:: TO-DO LIST ::
1) Update the Centrifuge discussion by copying everything from "Hi @mourisl, You're" down to "the help message." and changing "Easter" to "the weekend".
2) In the Centrifuge discussion, what parameter does the "centrifuge" wrapper now take to specify multiple samples?

:: TEXT ::

Thanks for providing this useful request/feature.

We think it would be better to handle this issue through wrapper, so Centrifuge can have fewer library dependency and the output of unclassified reads is also through wrapper. Though this implementation is not as elegant as yours.
We incorporate your idea into the main program such that centrifuge will process one sample at a time. And the wrapper "centrifuge" now takes the parameter "--sample-sheet tsv_file" to specify the multiple samples.
The format is that: the first column specify the sample type: 1: single-end, 2:paired-end
~~the next column(s) will specify the read file(s) followed by the classification result output file and report file.~~
~~In other words, for single-end sample, there are 4 columns while for paired-end sample, there are 5~~
~~columns.~~
The next two column will specify the read file(s) followed by the classification result output file and report file. If the sample is single-ended (type 1), the third column will be ignored by Centrifuge. So as in your sample sheet, there are 5 columns.

I created a branch "multisample" for this version. Could you give it a try? if it works then I'll merge that into the master branch.

Thank you!

maplesond · 2018-03-27T08:18:13Z

Hi @mourisl, You're welcome. Thanks for creating such a great tool! We've really found it useful.

Your suggested changes sound fine to me. I don't think I'll get a chance to test this before Easter but I'll let you know as soon as possible.

maplesond · 2018-04-23T09:34:01Z

Hello, sorry for not getting back to you earlier and holding up the release! I've just cloned and installed from the multisample branch. I can see code in the wrapper for handling samplesheets but there is nothing in the help message when typing ./centrifuge --help. Was this intended to be a hidden feature? If not it would be nice to see some indication of how to use it in the help message.

mourisl · 2018-04-23T20:15:56Z

Thanks! I just added that to the help information of Centrifuge in the "multisample" branch. I will also add the description of the samplesheet format to the website once I merge this to the master branch.

:: GIVEN ENTRIES ::
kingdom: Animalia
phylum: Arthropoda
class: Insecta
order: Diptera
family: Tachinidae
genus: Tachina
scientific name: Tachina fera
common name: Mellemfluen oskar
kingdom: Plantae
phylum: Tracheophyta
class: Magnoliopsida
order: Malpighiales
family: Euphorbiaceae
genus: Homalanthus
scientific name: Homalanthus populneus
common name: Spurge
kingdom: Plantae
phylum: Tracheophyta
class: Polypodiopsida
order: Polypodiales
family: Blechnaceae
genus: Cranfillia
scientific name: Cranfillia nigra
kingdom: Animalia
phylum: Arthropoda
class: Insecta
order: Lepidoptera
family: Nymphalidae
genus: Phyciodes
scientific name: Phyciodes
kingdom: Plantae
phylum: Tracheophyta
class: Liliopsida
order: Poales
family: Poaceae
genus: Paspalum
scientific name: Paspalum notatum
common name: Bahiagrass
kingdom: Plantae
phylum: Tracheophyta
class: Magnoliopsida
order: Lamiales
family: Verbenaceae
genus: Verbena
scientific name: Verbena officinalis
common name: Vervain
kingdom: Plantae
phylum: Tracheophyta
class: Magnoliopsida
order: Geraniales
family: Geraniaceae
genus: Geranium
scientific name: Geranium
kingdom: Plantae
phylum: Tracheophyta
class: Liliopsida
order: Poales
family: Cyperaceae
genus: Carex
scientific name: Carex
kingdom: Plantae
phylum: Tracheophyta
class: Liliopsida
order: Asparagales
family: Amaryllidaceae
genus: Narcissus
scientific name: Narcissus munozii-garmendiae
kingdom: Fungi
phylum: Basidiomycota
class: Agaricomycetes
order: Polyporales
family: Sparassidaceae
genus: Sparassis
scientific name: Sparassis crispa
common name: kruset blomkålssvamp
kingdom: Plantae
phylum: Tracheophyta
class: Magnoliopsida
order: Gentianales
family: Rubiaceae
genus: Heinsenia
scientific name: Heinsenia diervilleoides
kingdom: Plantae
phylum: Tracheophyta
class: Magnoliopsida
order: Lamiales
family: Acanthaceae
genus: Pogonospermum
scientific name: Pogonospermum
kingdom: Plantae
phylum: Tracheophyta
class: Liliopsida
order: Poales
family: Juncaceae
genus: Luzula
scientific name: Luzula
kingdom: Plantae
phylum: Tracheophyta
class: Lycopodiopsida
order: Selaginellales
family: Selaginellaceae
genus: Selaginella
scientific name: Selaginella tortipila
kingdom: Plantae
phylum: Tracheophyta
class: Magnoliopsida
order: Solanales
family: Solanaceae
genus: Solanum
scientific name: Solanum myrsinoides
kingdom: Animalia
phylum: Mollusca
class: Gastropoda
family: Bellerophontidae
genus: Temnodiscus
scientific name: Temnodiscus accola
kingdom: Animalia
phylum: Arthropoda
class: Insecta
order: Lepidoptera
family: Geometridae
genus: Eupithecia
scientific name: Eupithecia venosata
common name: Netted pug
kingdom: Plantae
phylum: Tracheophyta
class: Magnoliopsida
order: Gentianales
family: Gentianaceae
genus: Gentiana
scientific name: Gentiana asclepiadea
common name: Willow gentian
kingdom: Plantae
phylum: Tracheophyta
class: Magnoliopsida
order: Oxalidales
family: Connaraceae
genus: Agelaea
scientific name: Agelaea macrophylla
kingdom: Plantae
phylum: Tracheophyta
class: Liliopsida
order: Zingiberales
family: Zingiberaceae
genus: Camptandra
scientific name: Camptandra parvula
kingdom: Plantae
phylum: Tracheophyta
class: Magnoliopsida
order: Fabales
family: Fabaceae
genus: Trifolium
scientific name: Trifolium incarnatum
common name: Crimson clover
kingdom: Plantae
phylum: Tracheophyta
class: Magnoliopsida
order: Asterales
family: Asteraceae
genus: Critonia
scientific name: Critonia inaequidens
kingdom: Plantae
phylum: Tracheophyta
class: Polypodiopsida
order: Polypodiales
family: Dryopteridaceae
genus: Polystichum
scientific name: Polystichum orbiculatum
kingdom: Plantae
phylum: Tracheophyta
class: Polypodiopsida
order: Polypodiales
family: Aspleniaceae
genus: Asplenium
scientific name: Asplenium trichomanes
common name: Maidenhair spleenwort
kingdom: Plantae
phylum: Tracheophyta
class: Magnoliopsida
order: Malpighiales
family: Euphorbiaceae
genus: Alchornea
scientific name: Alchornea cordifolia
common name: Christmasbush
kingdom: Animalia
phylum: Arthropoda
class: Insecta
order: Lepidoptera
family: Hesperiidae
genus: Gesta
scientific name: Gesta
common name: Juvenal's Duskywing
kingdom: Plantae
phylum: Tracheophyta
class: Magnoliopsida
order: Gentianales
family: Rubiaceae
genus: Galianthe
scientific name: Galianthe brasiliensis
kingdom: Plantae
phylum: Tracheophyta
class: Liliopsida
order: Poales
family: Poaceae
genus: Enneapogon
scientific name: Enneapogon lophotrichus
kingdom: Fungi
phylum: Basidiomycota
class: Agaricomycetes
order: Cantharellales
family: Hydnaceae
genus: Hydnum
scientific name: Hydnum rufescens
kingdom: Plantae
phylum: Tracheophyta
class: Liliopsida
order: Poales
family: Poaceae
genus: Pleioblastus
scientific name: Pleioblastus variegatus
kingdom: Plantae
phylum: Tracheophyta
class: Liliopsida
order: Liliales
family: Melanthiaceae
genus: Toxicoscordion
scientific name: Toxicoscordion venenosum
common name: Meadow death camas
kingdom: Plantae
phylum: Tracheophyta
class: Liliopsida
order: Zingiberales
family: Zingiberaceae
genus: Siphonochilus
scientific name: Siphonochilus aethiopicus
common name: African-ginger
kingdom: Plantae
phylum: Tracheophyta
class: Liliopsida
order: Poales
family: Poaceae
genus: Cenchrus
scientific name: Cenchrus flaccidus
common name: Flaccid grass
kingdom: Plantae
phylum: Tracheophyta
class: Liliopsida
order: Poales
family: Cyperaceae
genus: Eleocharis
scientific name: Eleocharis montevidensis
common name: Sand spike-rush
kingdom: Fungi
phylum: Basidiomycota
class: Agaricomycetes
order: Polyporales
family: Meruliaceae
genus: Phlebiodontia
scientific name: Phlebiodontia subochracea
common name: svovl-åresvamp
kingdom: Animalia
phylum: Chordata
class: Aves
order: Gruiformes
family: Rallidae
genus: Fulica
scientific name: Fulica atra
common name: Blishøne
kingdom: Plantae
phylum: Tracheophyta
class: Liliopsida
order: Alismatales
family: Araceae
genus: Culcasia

:: TASK-BY-TASK SOLUTIONS ::
1)
Hi @mourisl, You're welcome. Thanks for creating such a great tool! We've really found it useful.

Your suggested changes sound fine to me. I don't think I'll get a chance to test this before the weekend but I'll let you know as soon as possible.

maplesond · 2018-04-23T09:34:01Z

Hello, sorry for not getting back to you earlier and holding up the release! I've just cloned and installed from the multisample branch. I can see code in the wrapper for handling samplesheets but there is nothing in the help message when typing ./centrifuge --help. Was this intended to be a hidden feature? If not it would be nice to see some indication of how to use it in the help message.

2) --sample-sheet tsv_file